Chile vira destino global do lixo têxtil e acumula montanhas de roupas no deserto

Descarte de peças usadas no Atacama expõe crise ambiental provocada pelo fast fashion e desafia políticas de reciclagem

Luana Avelarpor Luana Avelar em 27 de junho de 2025
Foto: Nicolás Vargas
Foto: Nicolás Vargas

No norte do Chile, o deserto do Atacama abriga um dos maiores cemitérios de roupas usadas do mundo. Em meio ao solo árido, montanhas de peças descartadas — muitas ainda com etiquetas — formam um cenário que revela o impacto invisível da indústria da moda. O país, maior importador de roupas de segunda mão da América do Sul, recebe toneladas de peças anualmente, a maioria proveniente de doações e excedentes dos Estados Unidos e da Europa.

Cerca de 60% desse volume é considerado lixo têxtil, sem condições de revenda. As peças que não se encaixam nos padrões de reutilização acabam descartadas em terrenos clandestinos, especialmente em localidades como Alto Hospicio, próxima ao porto de Iquique. A seleção é feita por empresas locais, que dividem as peças em categorias e distribuem as melhores em brechós e comércios populares. O restante segue para lixões improvisados.

O problema se agrava devido à composição sintética da maioria das roupas. Tecidos como o poliéster, amplamente utilizado pela indústria de fast fashion, podem levar até dois séculos para se decompor. Com o tempo, fragmentam-se em microplásticos que contaminam o solo e se dispersam pelo ar, agravando os riscos à saúde pública e à biodiversidade local.

Incêndios frequentes nos depósitos ilegais pioram o quadro. A queima irregular libera fumaça tóxica, afetando a qualidade do ar e expondo comunidades a doenças respiratórias. Em regiões sem infraestrutura adequada para fiscalização ambiental, a prática se repete sem controle.

Autoridades chilenas discutem medidas para conter o avanço do problema, como a inclusão das roupas usadas nas leis de responsabilidade estendida do produtor. No entanto, a falta de orçamento e a ausência de logística para reciclagem efetiva dificultam a aplicação de políticas públicas mais rígidas.

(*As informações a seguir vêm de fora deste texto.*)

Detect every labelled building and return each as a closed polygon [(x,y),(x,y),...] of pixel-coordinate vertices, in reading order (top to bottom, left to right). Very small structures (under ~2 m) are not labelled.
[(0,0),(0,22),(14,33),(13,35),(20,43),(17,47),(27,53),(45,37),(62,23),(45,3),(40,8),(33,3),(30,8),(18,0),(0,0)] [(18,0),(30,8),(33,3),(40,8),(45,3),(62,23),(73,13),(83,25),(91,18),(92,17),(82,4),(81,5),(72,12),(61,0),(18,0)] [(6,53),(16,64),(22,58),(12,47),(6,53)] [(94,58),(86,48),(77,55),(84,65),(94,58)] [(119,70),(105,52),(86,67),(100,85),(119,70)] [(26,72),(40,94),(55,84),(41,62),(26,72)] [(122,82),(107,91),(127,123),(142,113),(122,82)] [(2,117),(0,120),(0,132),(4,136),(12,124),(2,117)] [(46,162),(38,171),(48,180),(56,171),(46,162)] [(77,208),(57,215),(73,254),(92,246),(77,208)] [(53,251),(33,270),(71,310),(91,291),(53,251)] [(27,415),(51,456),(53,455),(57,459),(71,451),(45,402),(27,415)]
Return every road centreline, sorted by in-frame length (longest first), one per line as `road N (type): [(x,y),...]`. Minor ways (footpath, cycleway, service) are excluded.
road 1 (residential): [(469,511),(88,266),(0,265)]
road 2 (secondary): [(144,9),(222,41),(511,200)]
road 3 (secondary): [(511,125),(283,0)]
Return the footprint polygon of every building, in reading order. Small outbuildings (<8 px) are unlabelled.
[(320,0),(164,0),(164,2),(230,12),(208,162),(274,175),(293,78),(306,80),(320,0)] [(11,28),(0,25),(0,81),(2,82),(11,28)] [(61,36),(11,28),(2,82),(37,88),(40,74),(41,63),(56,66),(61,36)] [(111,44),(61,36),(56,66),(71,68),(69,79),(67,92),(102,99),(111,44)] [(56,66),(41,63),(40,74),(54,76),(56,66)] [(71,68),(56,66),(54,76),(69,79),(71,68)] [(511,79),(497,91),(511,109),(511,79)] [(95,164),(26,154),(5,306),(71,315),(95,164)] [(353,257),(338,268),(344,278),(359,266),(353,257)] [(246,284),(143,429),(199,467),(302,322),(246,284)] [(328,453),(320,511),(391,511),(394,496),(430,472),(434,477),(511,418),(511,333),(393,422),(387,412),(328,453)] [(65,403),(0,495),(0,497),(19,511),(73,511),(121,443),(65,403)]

O avanço da crise ambiental no Atacama escancara as consequências do consumo acelerado e da descaracterização do ato de doar. Muitos itens enviados como doação são, na prática, resíduos industriais. Sem condições de reciclagem no país de origem, acabam redirecionados para o Sul global, transformando o Chile em destino final de um fluxo de lixo disfarçado de solidariedade.

Enquanto não há soluções efetivas, o deserto segue acumulando restos de uma cadeia de consumo que produz mais do que o planeta pode suportar.